▶ _Selected extract_
*** Begin section ***

I am not an organic biomarker specialist so I cannot judge on the suitability of the methods, although the description of the analyses and their background in the introduction is very elaborately done.

We thank the reviewer for their constructive comments. The two other reviewers also asked for more information about the age model. As mentioned in those responses, “the core was dated by correlating XRF data to two nearby cores described in Warden et al. (2016). The ¹⁴C ages were corrected using local marine reservoir values from Lougheed et al. (2013; doi:10.5194/cp-9-1015-2013). We will add a more detailed discussion of this information to the revised manuscript.”

I’m missing a discussion that is involving the enormous amount of studies that have been performed in the Baltic already. Most references are only related to biomarker records, some of them from non-Baltic locations. Because the resolution and age control are low and you are focusing on different phases, my suggestion would be to restructure the ms by starting to identify your different phases and what they are based on (i.e. existing literature) and then pool the samples you have for those phases into a specific signal for that phase so that you are basically creating snapshots of those phases. In a next step these can then be compared with studies that are especially concentrated around the southern Baltic like the Arkona/Bornholm area (IODP expedition 347 – Site M0065; Heinrich et al., 2018; Anjar et al., 2012; Jensen et al., 2016); Belt seas and Kattegat (e.g. Kotthoff et al., 2017, Ni et al., 2020; Hyttinnen et al., 2020), or lake/terrestrial records from northern Germany and southern Sweden (e.g. Dräger et al., 2017; Hannon et al., 2018). If such studies can be linked with the biomarker results it would make the study much more valuable in identifying the processes behind the signals.

Thank you for this suggestion. We will add a more extensive discussion of the existing literature on the Baltic Sea throughout the Holocene.

Line 31: The Baltic Basin existed long before the deglaciation

We will note this in the revised manuscript.

*** End section ***

▶ _Task item 1_
For each statement about the reviewer exchange, state yes or no depending on whether it agrees with the text, and quote the words that decide it. (a) The core was dated by correlating XRF data to two nearby cores. (b) The reviewer considers the resolution and age control of the study to be high. (c) The authors decline to add a discussion of the existing Baltic Sea literature.

▶ _Data records_
*** Begin section ***

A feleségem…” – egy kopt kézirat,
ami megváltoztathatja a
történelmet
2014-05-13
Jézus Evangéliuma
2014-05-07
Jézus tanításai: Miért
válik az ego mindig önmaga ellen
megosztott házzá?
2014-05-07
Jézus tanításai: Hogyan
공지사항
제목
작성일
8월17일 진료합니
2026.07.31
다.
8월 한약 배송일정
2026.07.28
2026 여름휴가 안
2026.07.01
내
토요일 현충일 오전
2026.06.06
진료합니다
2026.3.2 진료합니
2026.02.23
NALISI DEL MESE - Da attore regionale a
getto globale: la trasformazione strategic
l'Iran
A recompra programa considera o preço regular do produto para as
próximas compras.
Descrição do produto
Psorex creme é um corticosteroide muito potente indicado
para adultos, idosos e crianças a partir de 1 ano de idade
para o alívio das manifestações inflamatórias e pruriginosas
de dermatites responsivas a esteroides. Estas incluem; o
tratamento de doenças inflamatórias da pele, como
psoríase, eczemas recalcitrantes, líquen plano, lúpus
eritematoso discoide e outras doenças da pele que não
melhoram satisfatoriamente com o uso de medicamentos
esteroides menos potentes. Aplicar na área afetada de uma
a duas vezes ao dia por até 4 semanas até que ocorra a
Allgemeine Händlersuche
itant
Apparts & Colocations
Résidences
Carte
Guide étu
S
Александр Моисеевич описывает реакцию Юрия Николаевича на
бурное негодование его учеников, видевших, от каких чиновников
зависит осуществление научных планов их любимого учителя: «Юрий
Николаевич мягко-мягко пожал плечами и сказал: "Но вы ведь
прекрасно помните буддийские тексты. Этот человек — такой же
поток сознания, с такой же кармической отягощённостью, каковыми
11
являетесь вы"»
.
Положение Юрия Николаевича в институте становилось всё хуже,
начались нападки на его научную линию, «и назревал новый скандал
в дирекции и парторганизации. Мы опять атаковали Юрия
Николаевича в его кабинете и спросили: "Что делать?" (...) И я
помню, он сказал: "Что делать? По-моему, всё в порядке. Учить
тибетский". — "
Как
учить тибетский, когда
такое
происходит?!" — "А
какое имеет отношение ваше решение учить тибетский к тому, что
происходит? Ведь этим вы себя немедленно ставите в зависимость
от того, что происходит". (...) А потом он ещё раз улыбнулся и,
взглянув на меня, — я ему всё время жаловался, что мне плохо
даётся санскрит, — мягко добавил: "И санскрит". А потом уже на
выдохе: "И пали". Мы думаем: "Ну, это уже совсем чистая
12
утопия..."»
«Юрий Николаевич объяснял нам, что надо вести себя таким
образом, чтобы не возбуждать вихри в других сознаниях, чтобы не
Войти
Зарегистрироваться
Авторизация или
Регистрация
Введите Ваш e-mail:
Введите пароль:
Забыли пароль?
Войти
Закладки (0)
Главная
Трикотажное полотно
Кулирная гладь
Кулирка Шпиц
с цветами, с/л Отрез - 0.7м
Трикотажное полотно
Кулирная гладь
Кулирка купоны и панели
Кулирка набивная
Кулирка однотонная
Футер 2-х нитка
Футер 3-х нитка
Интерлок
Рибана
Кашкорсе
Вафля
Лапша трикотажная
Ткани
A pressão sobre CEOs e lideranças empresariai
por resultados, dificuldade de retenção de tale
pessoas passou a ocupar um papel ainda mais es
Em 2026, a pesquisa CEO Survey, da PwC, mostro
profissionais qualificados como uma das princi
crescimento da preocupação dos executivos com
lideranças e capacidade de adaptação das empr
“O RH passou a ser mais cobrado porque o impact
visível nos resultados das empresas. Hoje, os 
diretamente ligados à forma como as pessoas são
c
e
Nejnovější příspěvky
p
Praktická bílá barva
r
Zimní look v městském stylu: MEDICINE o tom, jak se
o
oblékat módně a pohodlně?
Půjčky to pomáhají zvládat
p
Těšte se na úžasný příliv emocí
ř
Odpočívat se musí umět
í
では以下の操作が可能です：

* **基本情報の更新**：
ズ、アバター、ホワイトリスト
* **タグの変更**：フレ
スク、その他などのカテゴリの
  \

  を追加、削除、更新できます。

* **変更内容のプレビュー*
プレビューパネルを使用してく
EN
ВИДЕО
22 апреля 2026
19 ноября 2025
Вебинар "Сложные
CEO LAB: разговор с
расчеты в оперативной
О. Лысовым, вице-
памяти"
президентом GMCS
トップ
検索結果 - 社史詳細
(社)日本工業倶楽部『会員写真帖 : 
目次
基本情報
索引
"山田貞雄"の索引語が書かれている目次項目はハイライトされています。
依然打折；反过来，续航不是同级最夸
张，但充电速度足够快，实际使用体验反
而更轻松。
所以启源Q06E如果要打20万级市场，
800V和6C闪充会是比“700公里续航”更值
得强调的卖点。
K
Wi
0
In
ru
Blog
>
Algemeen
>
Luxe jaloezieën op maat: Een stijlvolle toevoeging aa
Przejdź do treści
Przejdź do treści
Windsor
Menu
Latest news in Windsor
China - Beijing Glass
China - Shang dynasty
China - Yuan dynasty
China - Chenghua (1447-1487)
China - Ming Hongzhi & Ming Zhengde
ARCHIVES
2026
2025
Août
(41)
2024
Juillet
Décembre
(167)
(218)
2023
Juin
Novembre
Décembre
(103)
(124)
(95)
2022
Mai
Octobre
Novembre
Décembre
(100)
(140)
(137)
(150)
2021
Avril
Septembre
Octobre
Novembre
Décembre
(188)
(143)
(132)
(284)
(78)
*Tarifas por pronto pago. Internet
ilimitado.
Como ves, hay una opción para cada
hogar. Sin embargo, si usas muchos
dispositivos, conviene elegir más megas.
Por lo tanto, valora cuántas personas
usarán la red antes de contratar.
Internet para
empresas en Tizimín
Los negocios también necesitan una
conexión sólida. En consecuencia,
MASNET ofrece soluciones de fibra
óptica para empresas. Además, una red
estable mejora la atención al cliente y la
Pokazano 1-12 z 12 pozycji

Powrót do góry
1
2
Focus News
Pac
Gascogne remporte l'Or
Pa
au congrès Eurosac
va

*** End section ***

▶ _Task item 2_
Update the stretch of the records from their start through the line containing "a duas vezes" by replacing "2014-05-07" with "2014-05-09" and leaving all else unchanged.

▶ _Exercise response 1_
(a) Yes: "the core was dated by correlating XRF data to two nearby cores described in Warden et al. (2016)"
(b) No: "Because the resolution and age control are low"
(c) No: "We will add a more extensive discussion of the existing literature on the Baltic Sea throughout the Holocene."

▶ _Exercise response 2_
A feleségem…” – egy kopt kézirat,
ami megváltoztathatja a
történelmet
2014-05-13
Jézus Evangéliuma
2014-05-09
Jézus tanításai: Miért
válik az ego mindig önmaga ellen
megosztott házzá?
2014-05-09
Jézus tanításai: Hogyan
공지사항
제목
작성일
8월17일 진료합니
2026.07.31
다.
8월 한약 배송일정
2026.07.28
2026 여름휴가 안
2026.07.01
내
토요일 현충일 오전
2026.06.06
진료합니다
2026.3.2 진료합니
2026.02.23
NALISI DEL MESE - Da attore regionale a
getto globale: la trasformazione strategic
l'Iran
A recompra programa considera o preço regular do produto para as
próximas compras.
Descrição do produto
Psorex creme é um corticosteroide muito potente indicado
para adultos, idosos e crianças a partir de 1 ano de idade
para o alívio das manifestações inflamatórias e pruriginosas
de dermatites responsivas a esteroides. Estas incluem; o
tratamento de doenças inflamatórias da pele, como
psoríase, eczemas recalcitrantes, líquen plano, lúpus
eritematoso discoide e outras doenças da pele que não
melhoram satisfatoriamente com o uso de medicamentos
esteroides menos potentes. Aplicar na área afetada de uma
a duas vezes ao dia por até 4 semanas até que ocorra a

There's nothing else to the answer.